▶ _Problem description_: Scan the listing below. Return every line containing the string "Charter".

Available data START

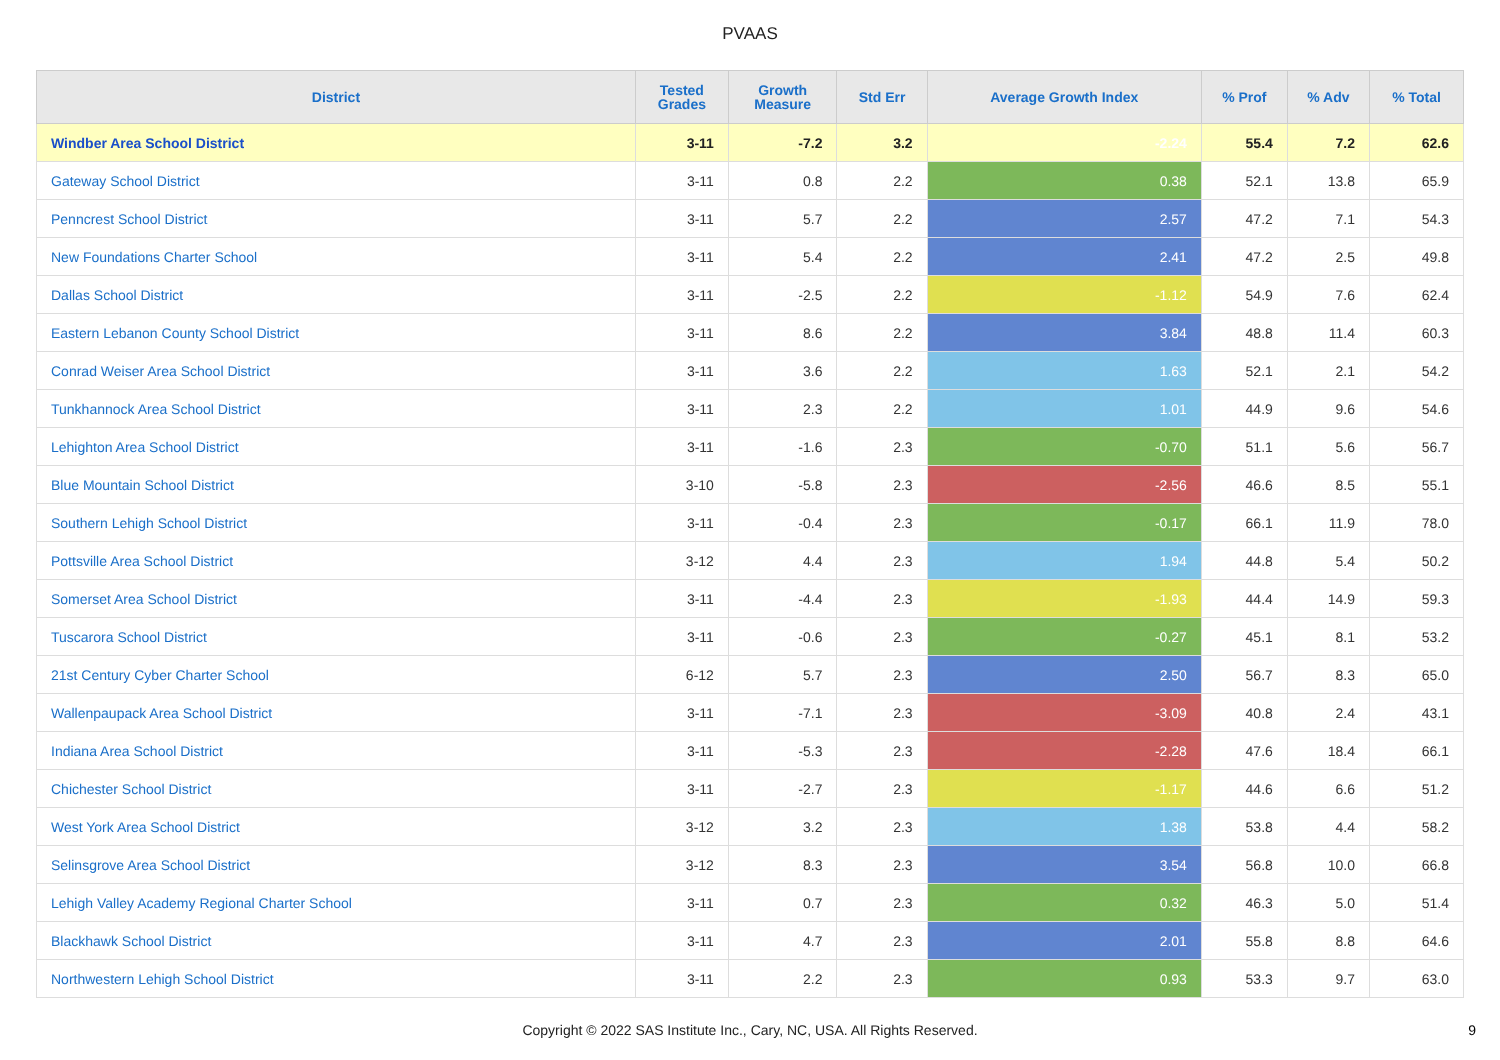PVAAS
| District | Tested Grades | Growth Measure | Std Err | Average Growth Index | % Prof | % Adv | % Total |
| --- | --- | --- | --- | --- | --- | --- | --- |
| Windber Area School District | 3-11 | -7.2 | 3.2 | -2.24 | 55.4 | 7.2 | 62.6 |
| Gateway School District | 3-11 | 0.8 | 2.2 | 0.38 | 52.1 | 13.8 | 65.9 |
| Penncrest School District | 3-11 | 5.7 | 2.2 | 2.57 | 47.2 | 7.1 | 54.3 |
| New Foundations Charter School | 3-11 | 5.4 | 2.2 | 2.41 | 47.2 | 2.5 | 49.8 |
| Dallas School District | 3-11 | -2.5 | 2.2 | -1.12 | 54.9 | 7.6 | 62.4 |
| Eastern Lebanon County School District | 3-11 | 8.6 | 2.2 | 3.84 | 48.8 | 11.4 | 60.3 |
| Conrad Weiser Area School District | 3-11 | 3.6 | 2.2 | 1.63 | 52.1 | 2.1 | 54.2 |
| Tunkhannock Area School District | 3-11 | 2.3 | 2.2 | 1.01 | 44.9 | 9.6 | 54.6 |
| Lehighton Area School District | 3-11 | -1.6 | 2.3 | -0.70 | 51.1 | 5.6 | 56.7 |
| Blue Mountain School District | 3-10 | -5.8 | 2.3 | -2.56 | 46.6 | 8.5 | 55.1 |
| Southern Lehigh School District | 3-11 | -0.4 | 2.3 | -0.17 | 66.1 | 11.9 | 78.0 |
| Pottsville Area School District | 3-12 | 4.4 | 2.3 | 1.94 | 44.8 | 5.4 | 50.2 |
| Somerset Area School District | 3-11 | -4.4 | 2.3 | -1.93 | 44.4 | 14.9 | 59.3 |
| Tuscarora School District | 3-11 | -0.6 | 2.3 | -0.27 | 45.1 | 8.1 | 53.2 |
| 21st Century Cyber Charter School | 6-12 | 5.7 | 2.3 | 2.50 | 56.7 | 8.3 | 65.0 |
| Wallenpaupack Area School District | 3-11 | -7.1 | 2.3 | -3.09 | 40.8 | 2.4 | 43.1 |
| Indiana Area School District | 3-11 | -5.3 | 2.3 | -2.28 | 47.6 | 18.4 | 66.1 |
| Chichester School District | 3-11 | -2.7 | 2.3 | -1.17 | 44.6 | 6.6 | 51.2 |
| West York Area School District | 3-12 | 3.2 | 2.3 | 1.38 | 53.8 | 4.4 | 58.2 |
| Selinsgrove Area School District | 3-12 | 8.3 | 2.3 | 3.54 | 56.8 | 10.0 | 66.8 |
| Lehigh Valley Academy Regional Charter School | 3-11 | 0.7 | 2.3 | 0.32 | 46.3 | 5.0 | 51.4 |
| Blackhawk School District | 3-11 | 4.7 | 2.3 | 2.01 | 55.8 | 8.8 | 64.6 |
| Northwestern Lehigh School District | 3-11 | 2.2 | 2.3 | 0.93 | 53.3 | 9.7 | 63.0 |
Copyright © 2022 SAS Institute Inc., Cary, NC, USA. All Rights Reserved. 9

Available data END

▶ _Your response_:
| New Foundations Charter School | 3-11 | 5.4 | 2.2 | 2.41 | 47.2 | 2.5 | 49.8 |
| 21st Century Cyber Charter School | 6-12 | 5.7 | 2.3 | 2.50 | 56.7 | 8.3 | 65.0 |
| Lehigh Valley Academy Regional Charter School | 3-11 | 0.7 | 2.3 | 0.32 | 46.3 | 5.0 | 51.4 |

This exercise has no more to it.